- QUOTED PASSAGE:
Down in numbers again - and still no showing from the many local gamer folks who have recently-discovered the Museum and expressed interest in our weekly session - we split into a table for Discordia (Dave - who bought the copy from me - and Dan and Tom) and Reavers of Midgard (Paul and Steve and me):
I was rather pleased to not have to teach anything this week and it was up to Paul to get us going on this worker-placement, action-following, resource management, set collection affair: the usual suspects neatly-assembled into an entertaining - if not entirely riveting - ninety minutes.
Everyone has the chance to get actions off other people leading into a WP space - provided they have the payment resources and actually want to - with reduced bonuses depending on your turn order when performing the action thusly: something for everybody, mostly.
Having played this before, Paul spammed the 'set collection' space (something to do with raiding villages?) and hoovered up a fat deck of scoring cards - enough, in the final reckoning, to make up a 50 point deficit and overtake us for the win. It feels, in the post-play glow, that this might be the only way to approach 'Reavers'.

- TASK DIRECTIONS:
Transcribe the game-night report from "Everyone has the" to "for everybody, mostly.", keeping every word and mark as it stands.

- ENTRIES PROVIDED:
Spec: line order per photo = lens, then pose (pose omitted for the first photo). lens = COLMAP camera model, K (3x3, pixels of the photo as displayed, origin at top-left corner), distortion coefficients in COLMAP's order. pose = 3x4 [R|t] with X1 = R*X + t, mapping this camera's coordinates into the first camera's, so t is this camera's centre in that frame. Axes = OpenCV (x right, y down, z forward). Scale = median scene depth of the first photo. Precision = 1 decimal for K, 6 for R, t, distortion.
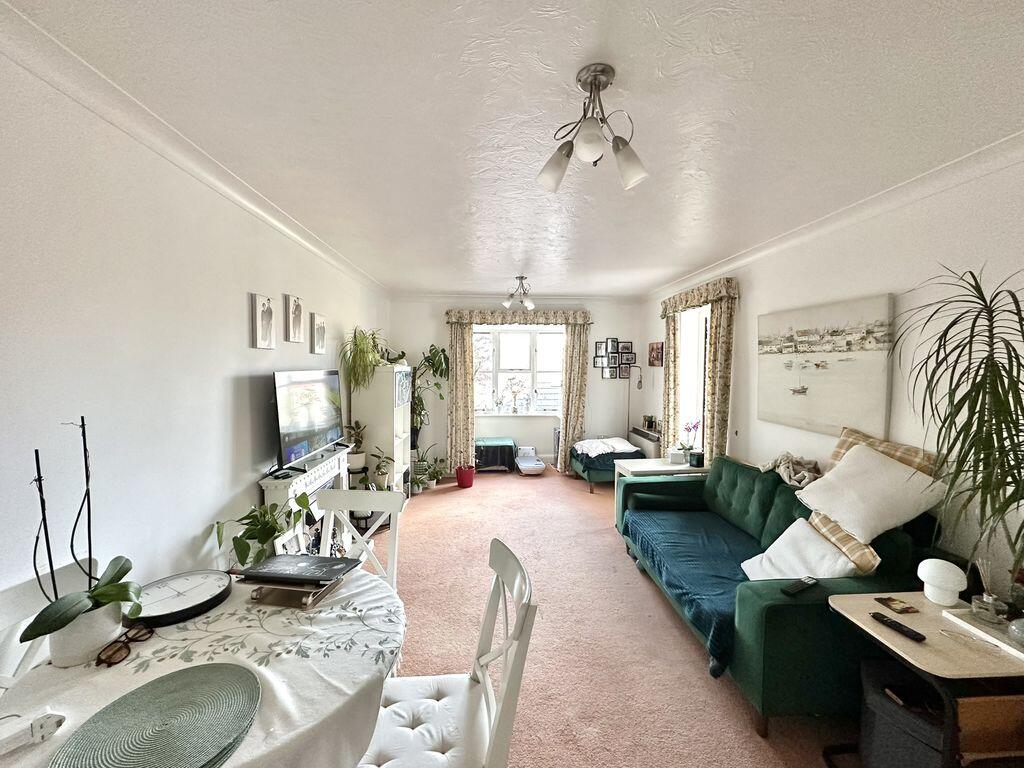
* * *
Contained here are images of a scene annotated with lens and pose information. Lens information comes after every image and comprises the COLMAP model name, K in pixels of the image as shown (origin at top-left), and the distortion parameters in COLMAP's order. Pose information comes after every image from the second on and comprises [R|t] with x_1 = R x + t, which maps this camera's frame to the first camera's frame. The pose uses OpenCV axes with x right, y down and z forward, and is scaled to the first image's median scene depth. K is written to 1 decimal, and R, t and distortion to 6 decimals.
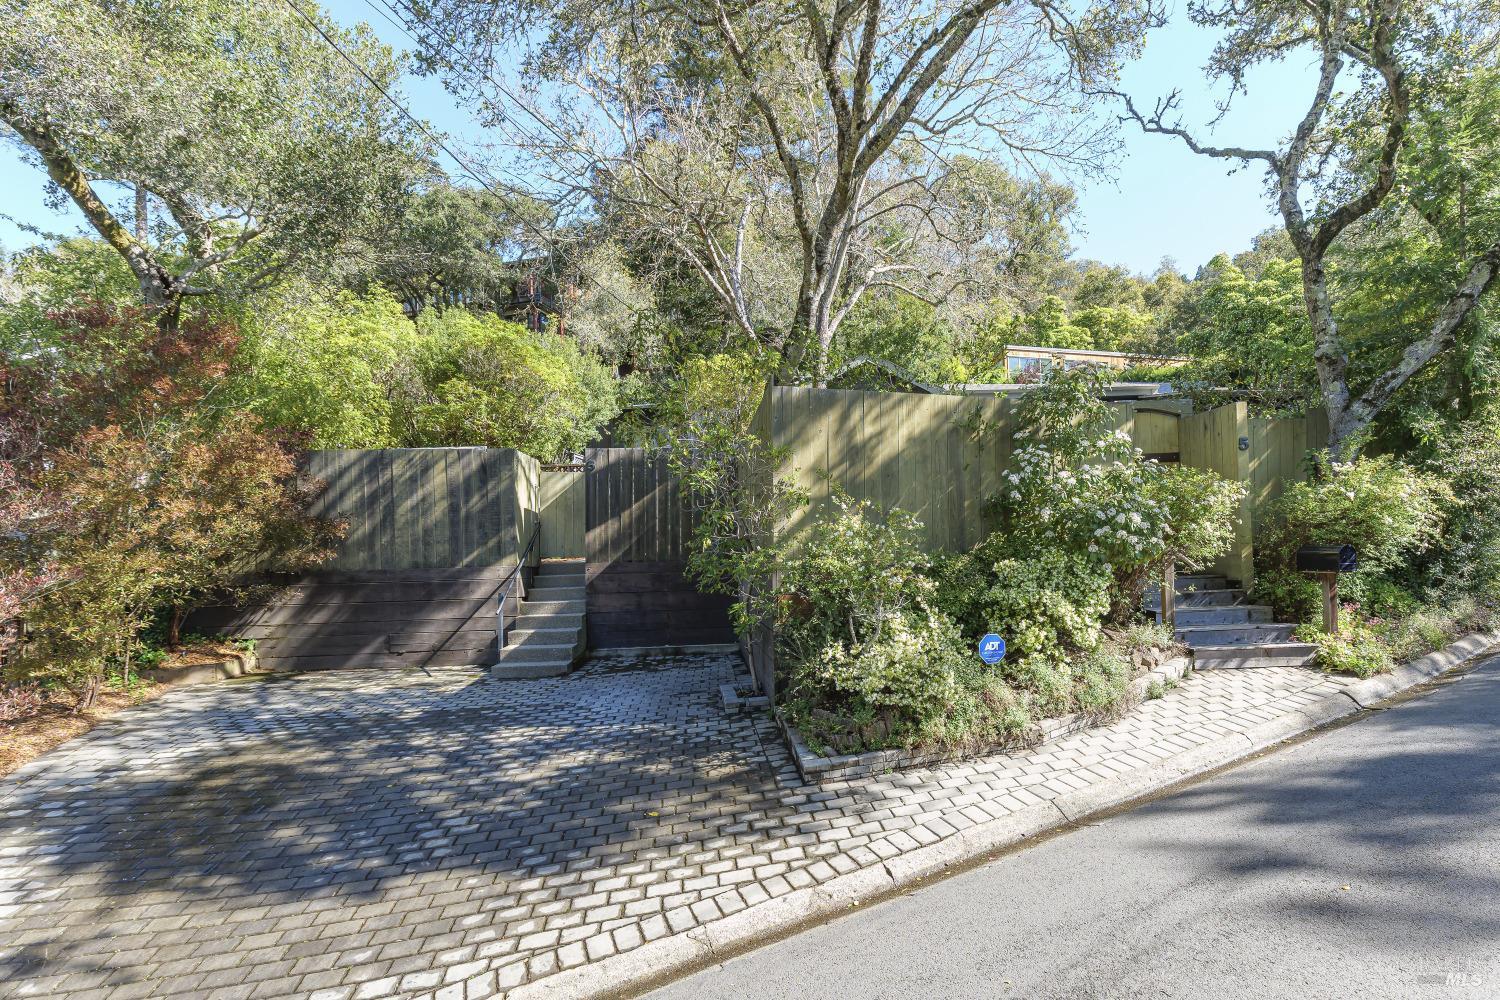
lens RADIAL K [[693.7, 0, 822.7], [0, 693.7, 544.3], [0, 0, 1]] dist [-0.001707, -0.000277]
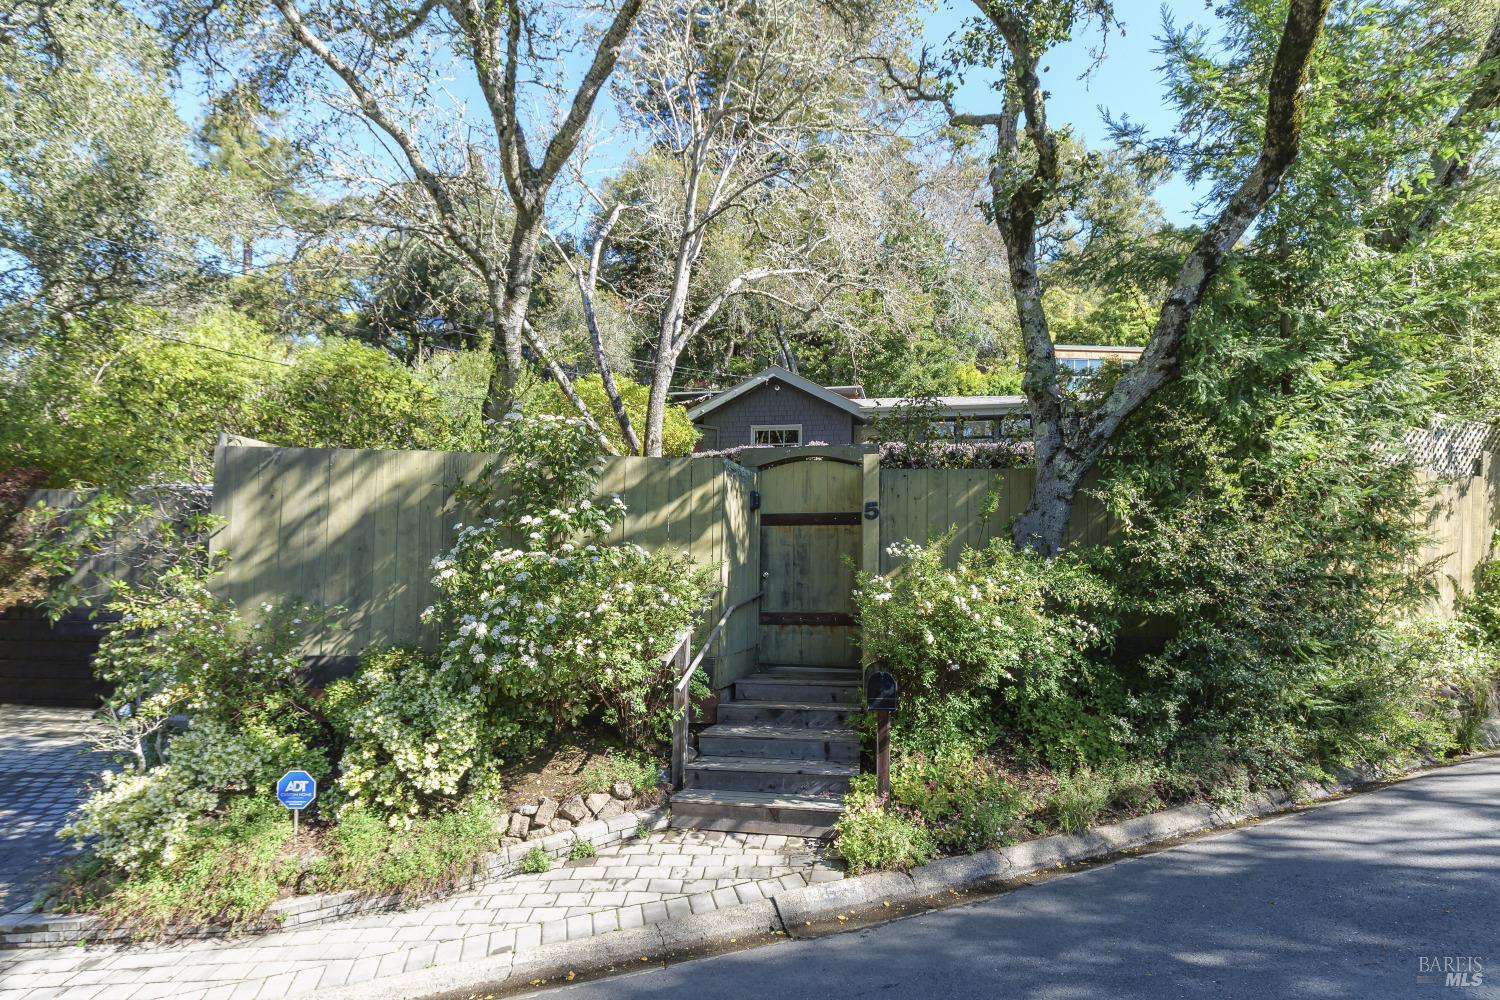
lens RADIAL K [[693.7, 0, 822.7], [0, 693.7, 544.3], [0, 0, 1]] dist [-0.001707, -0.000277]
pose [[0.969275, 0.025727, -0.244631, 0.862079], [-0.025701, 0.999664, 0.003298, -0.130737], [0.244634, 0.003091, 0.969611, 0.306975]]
* * *
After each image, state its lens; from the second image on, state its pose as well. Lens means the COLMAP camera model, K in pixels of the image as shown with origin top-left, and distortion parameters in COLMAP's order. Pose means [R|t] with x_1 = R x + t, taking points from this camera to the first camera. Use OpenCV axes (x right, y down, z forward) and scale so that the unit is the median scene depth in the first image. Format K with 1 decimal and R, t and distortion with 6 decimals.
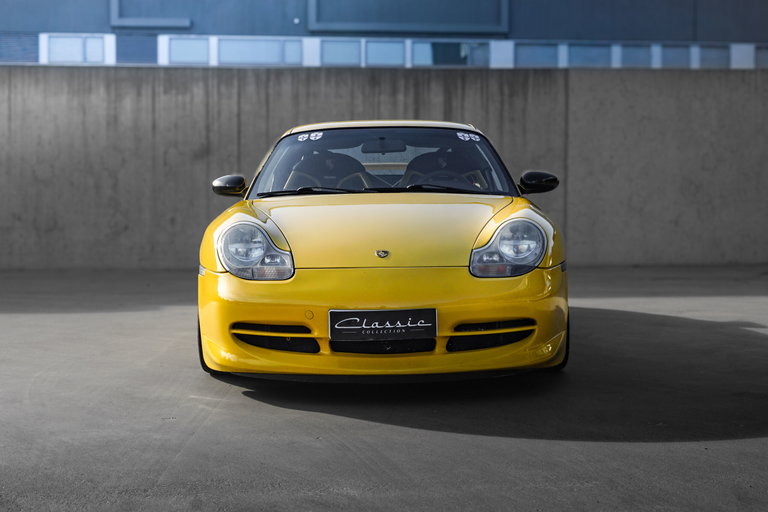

- RESULT OF THIS EXERCISE:
Everyone has the chance to get actions off other people leading into a WP space - provided they have the payment resources and actually want to - with reduced bonuses depending on your turn order when performing the action thusly: something for everybody, mostly.